1. Lesen
1. Lesen,
[
2031-2032] verb. irreg. act. ich lese,
(Oberd. ich lies,) du liesest, er lieset, wir lesen u. s. f. Imperf. ich las;
Mittelw. gelesen; Imperat. lies, (Oberd. lese). Es bedeutet überhaupt, von
mehrern Dingen Einer Art eines nach dem andern wegnehmen, oder ausheben; wo es
doch nur noch in einigen Fällen üblich ist. Auf dem Acker Ähren lesen, zusammen
lesen, auflesen. Holz lesen, auflesen. Wein lesen, die reifen Weintrauben nach
einander abbrechen, (
S. Weinlese.) Kann man auch Trauben lesen von den
Dornen, oder Feigen von den Disteln? Matth. 7, 16. Die Steine von dem Acker
lesen. Das Unreine aus den Erbsen, Linsen u. s. f. lesen. In vielen Fällen ist
es im Hochdeutschen ungewöhnlich geworden. Da ging einer aufs Feld, daß er
Kraut läse, 2 Kön. 4, 39, suchte, hohlte. Erdbeeren, Heidelbeeren lesen, im
Oberd. wofür man in Hochdeutschen lieber pflücken sagt. So auch,
So lise ich bluomen do rife nu liet, Walth. von der
Vogelweide,
für pflücken. Ingleichen figürlich, auf solche Art reinigen,
leer machen. Den Weinberg lesen, die Trauben in demselben, Wenn du deinen
Weinberg gelesen hast, 5 Mos. 24, 21. Den Acker lesen, die Steine von demselben
lesen. Den Salat lesen, die verdorbenen Blätter aufsuchen und wegnehmen.
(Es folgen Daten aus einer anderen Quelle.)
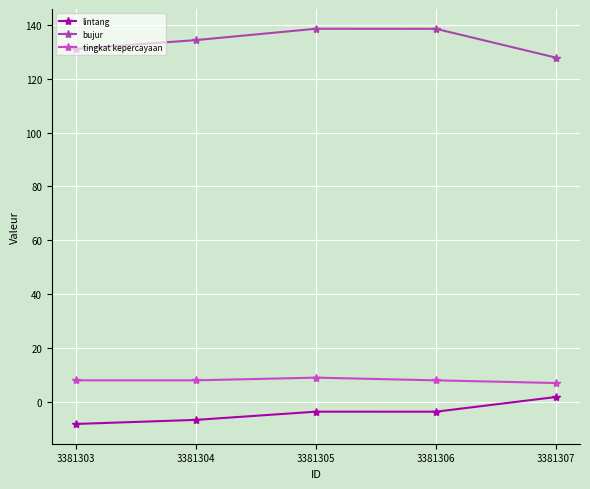

Reading right to left, transcribe all the data shown in this chart.

lintang: 3381307=1.8	3381306=-3.6	3381305=-3.6	3381304=-6.7	3381303=-8.2
bujur: 3381307=127.8	3381306=138.5	3381305=138.5	3381304=134.3	3381303=131.1
tingkat kepercayaan: 3381307=7.0	3381306=8.0	3381305=9.0	3381304=8.0	3381303=8.0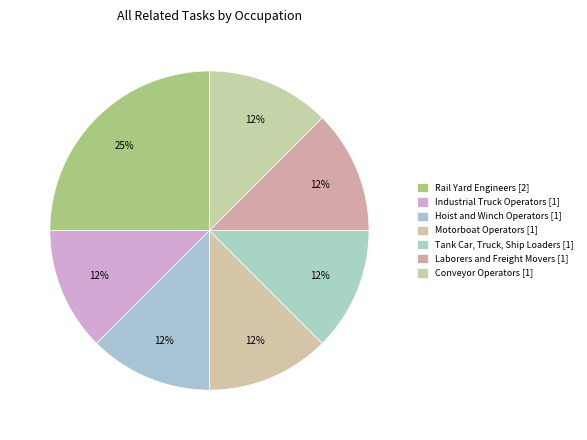

Rank the categories by value from lowest to highest.

Industrial Truck and Tractor Operators, Hoist and Winch Operators, Motorboat Operators, Tank Car, Truck, and Ship Loaders, Laborers and Freight, Stock, and Material Movers, Conveyor Operators and Tenders, Rail Yard Engineers, Dinkey Operators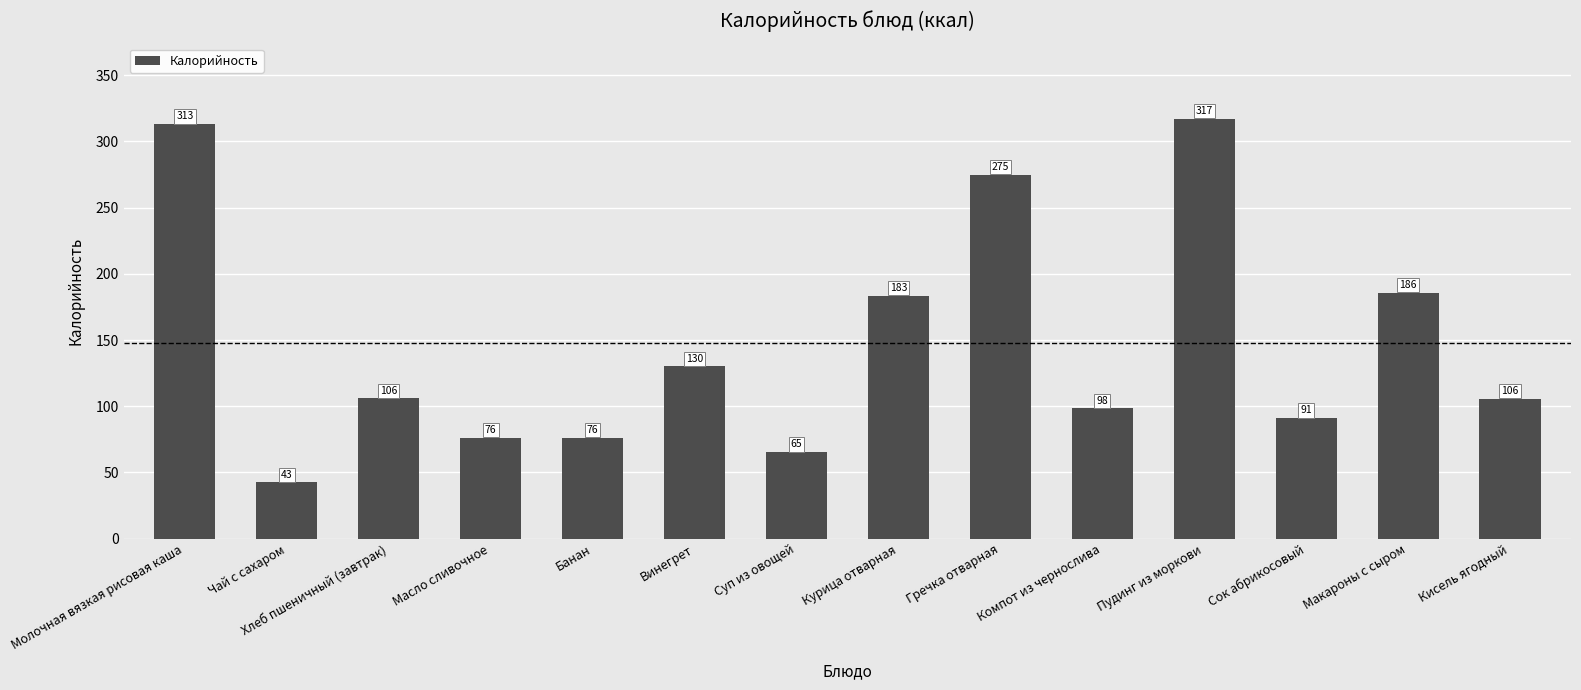

True or false: the data shows 183.2 at Курица отварная.

True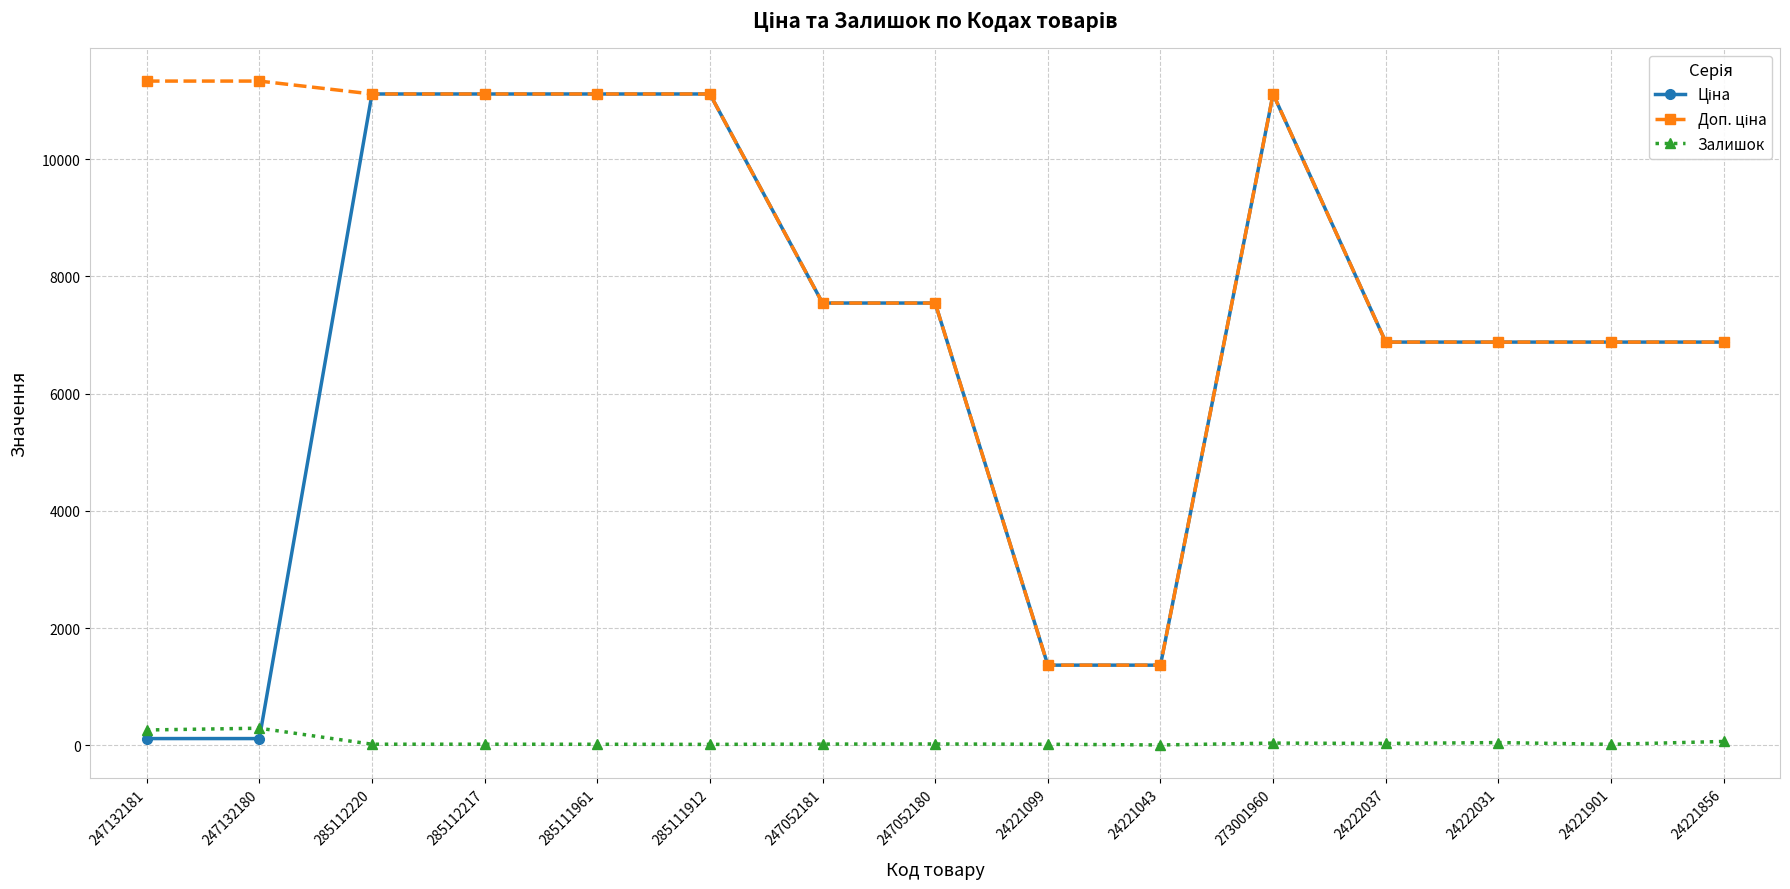

Does the chart display data point markers on the line(s)?

Yes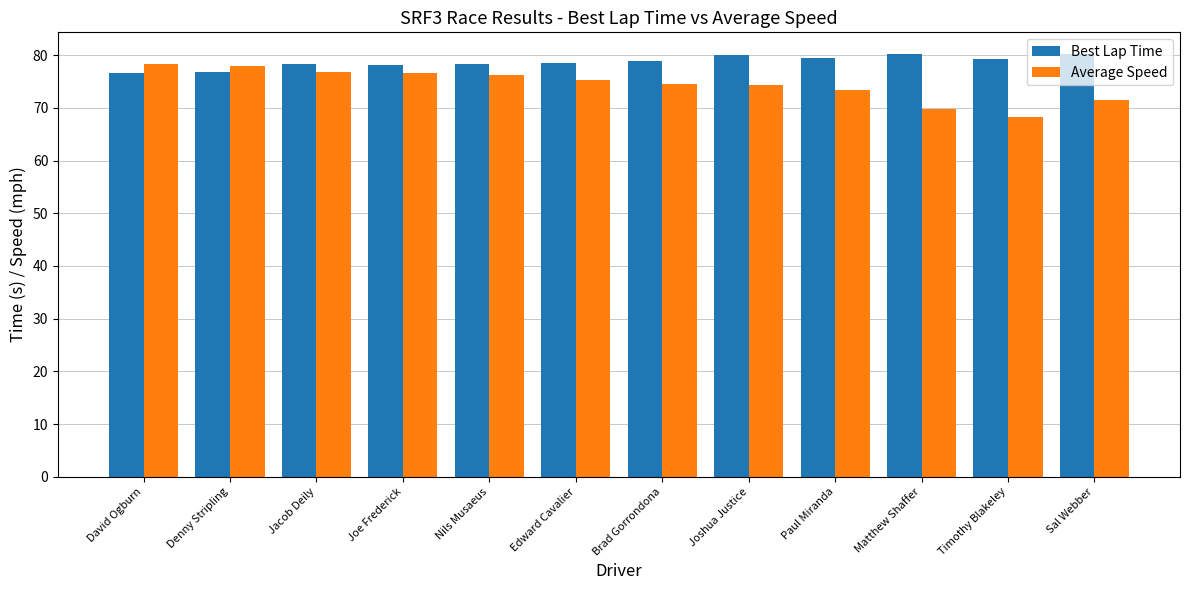

What is the spread (max minus min) of values at Denny Stripling?

1.3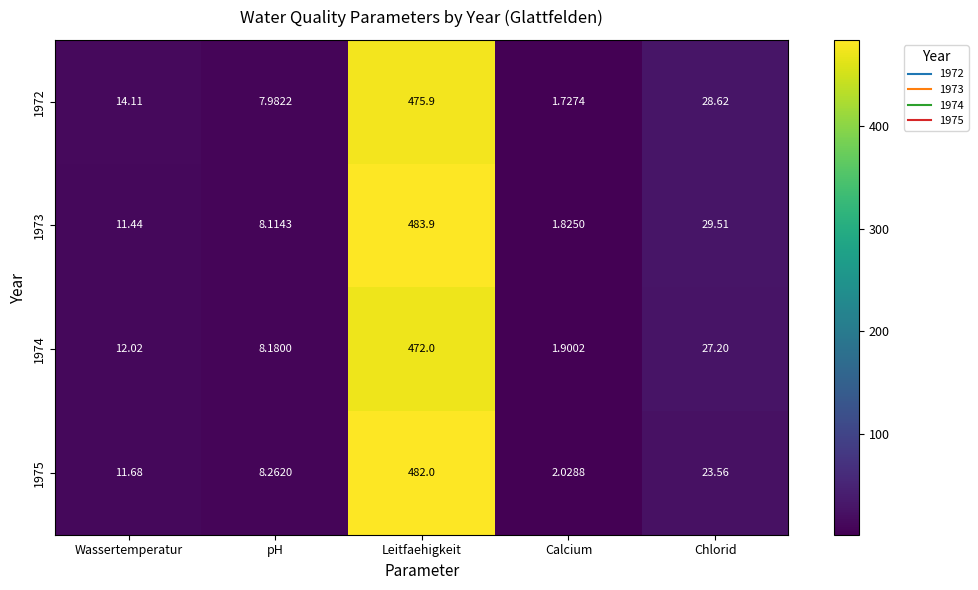

Is the value of 1975 at pH greater than the value of 1973 at Leitfaehigkeit?

No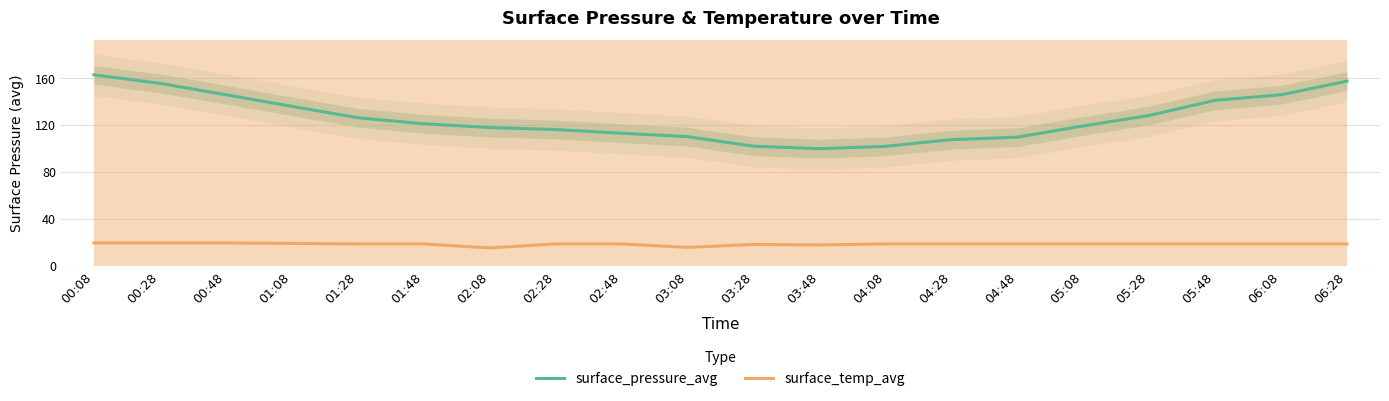

Reading right to left, list all the values displayed in this chart.

surface_pressure_avg: 157.6	145.9	141.3	128.3	119.4	109.8	107.7	102.0	100.0	102.1	110.2	113.2	116.3	118.0	121.2	126.4	136.1	146.0	155.7	163.0
surface_temp_avg: 18.7	18.7	18.7	18.7	18.7	18.7	18.7	18.7	17.9	18.3	15.7	18.7	18.7	15.3	18.7	18.7	19.1	19.6	19.6	19.6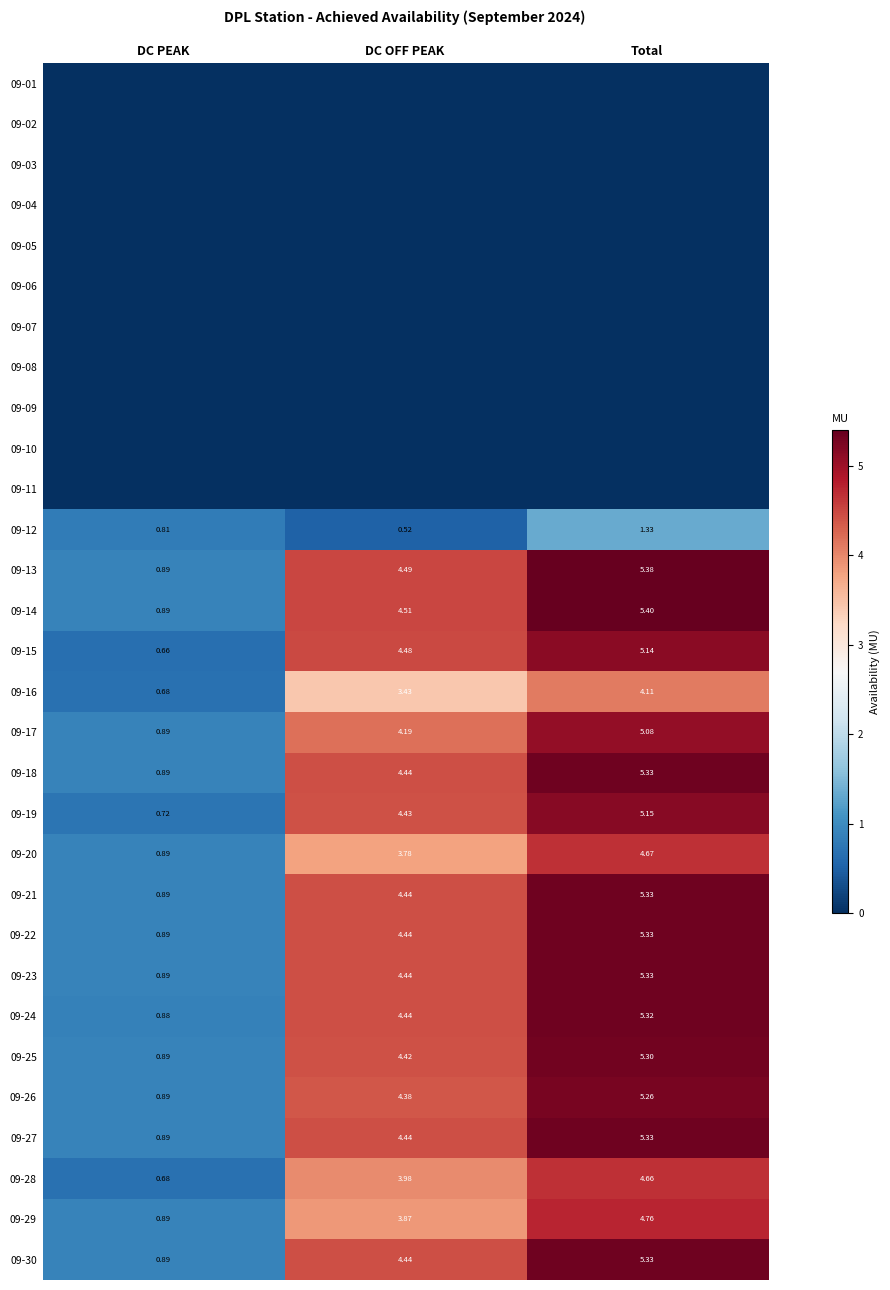

At which label does 09-20 first exceed 3?

DC OFF PEAK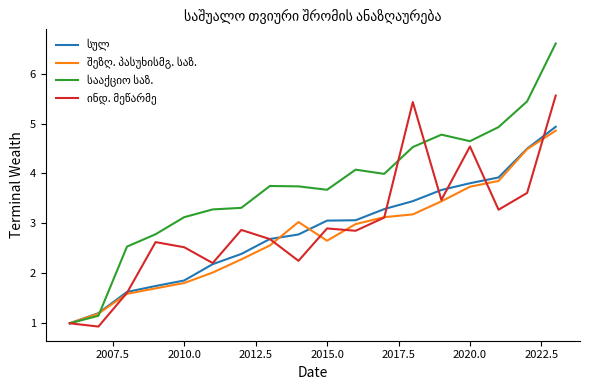

What is the greatest value displayed?

6.6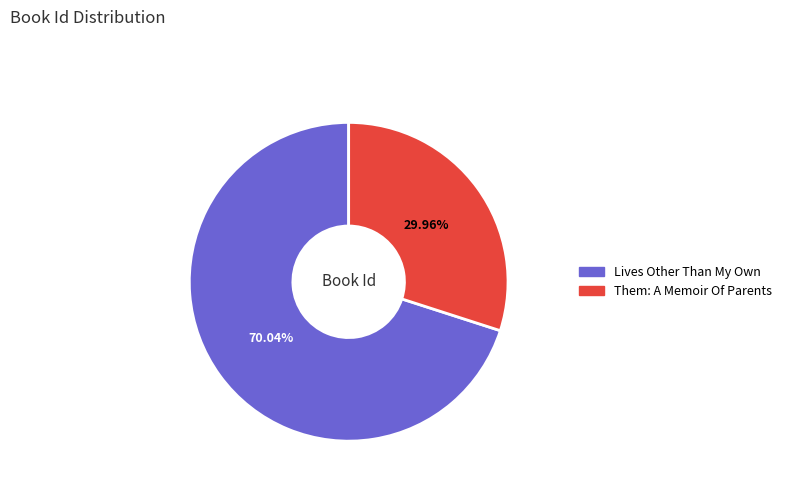

Count the number of slices in the pie.

2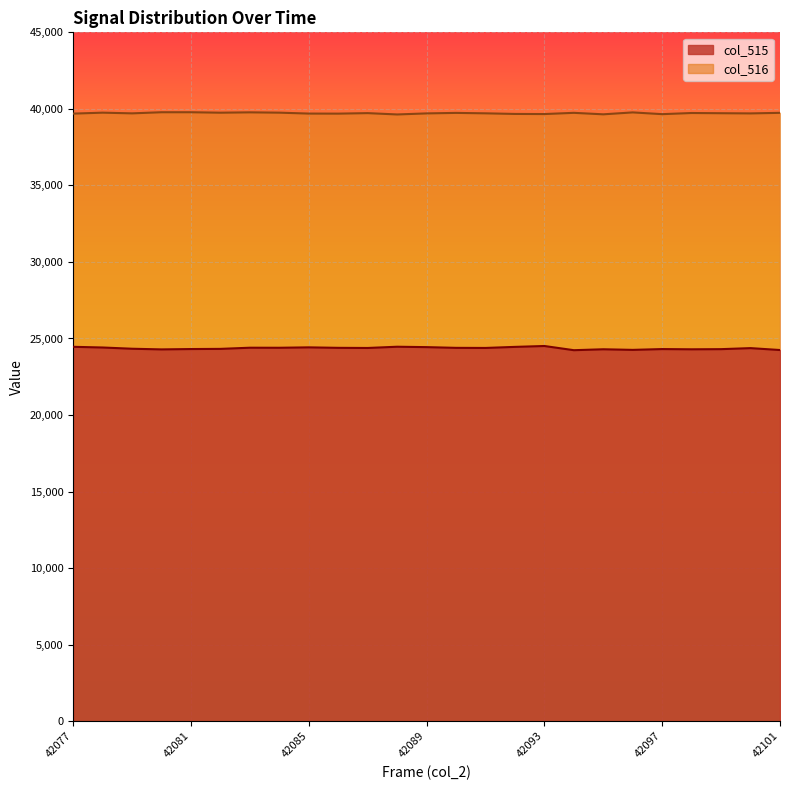

Does the chart display data point markers on the line(s)?

No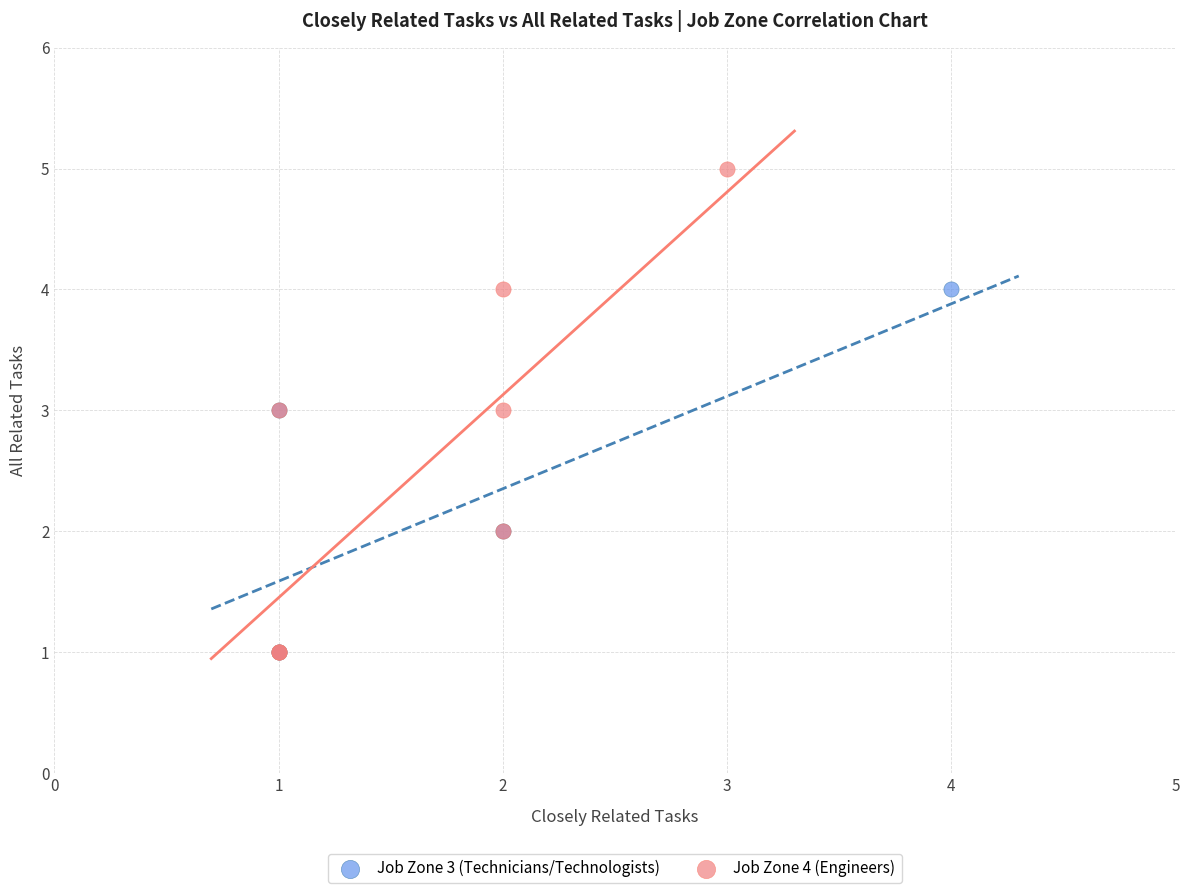

Which series has the largest Y range (max minus min)?

Job Zone 4 (Engineers)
Erbsen, Linsen, Reiß u. s. f. lesen, das Unreine einzeln hinweg nehmen. Wolle
lesen. Im Nieders. verlesen. Bey den Webern werden die Fäden gelesen, wenn die
Fäden des Aufzuges aus einander gelesen und in Ordnung gebracht werden. Das
Hauptwort die Lesung wird nur in einigen Zusammensetzungen gebraucht, in
welchen lesen zugleich von einem weitern Umfange der Bedeutung ist, als jetzt
das einfache Zeitwort hat. Anm. Schon bey dem Kero lesan, im Nieders. lesen, im
Engl. to lease, im Schwed. läsa, im Angels. lesan, im Lat. legere, colligere,
im Griech. -
hier nichtlateinischer Text, siehe Image - . Merkwürdig
ist es allerdings, daß dieses Zeitwort mit dem folgenden nicht nur in der
Conjugation überein kommt, sondern auch in allen Europäischen Sprachen mit
demselben gleichlautend ist. Indessen ist doch bey dem sehr einfachen Gange der
menschlichen Begriffe, besonders in denjenigen Zeiten, in welche der Ursprung
der Wörter fällt, kein scheinbarer Grund vorhanden, sie beyde von Einem Stamme
herzuleiten. Denn daß einige das folgende lesen so erklären, als wenn es
eigentlich die Buchstaben, Sylben und Wörter zusammen lesen oder sammeln
bedeute, ist mehr ein witziger Einfall, als eine der Analogie der Sprache
gemäße Ableitung. Vielleicht stammet das gegenwärtige Zeitwort von los, lösen
ab, (in einigen Oberdeutschen Gegenden wird es wirklich lösen gesprochen;)
alsdann wäre dessen Verwandtschaft mit verlieren, welches im Nieders. ehedem
nur lesen lautete, Engl. to leese, lose, loose, Angels. losgan, leosan, bey dem
Ulphilas liusan, sehr leicht begreiflich.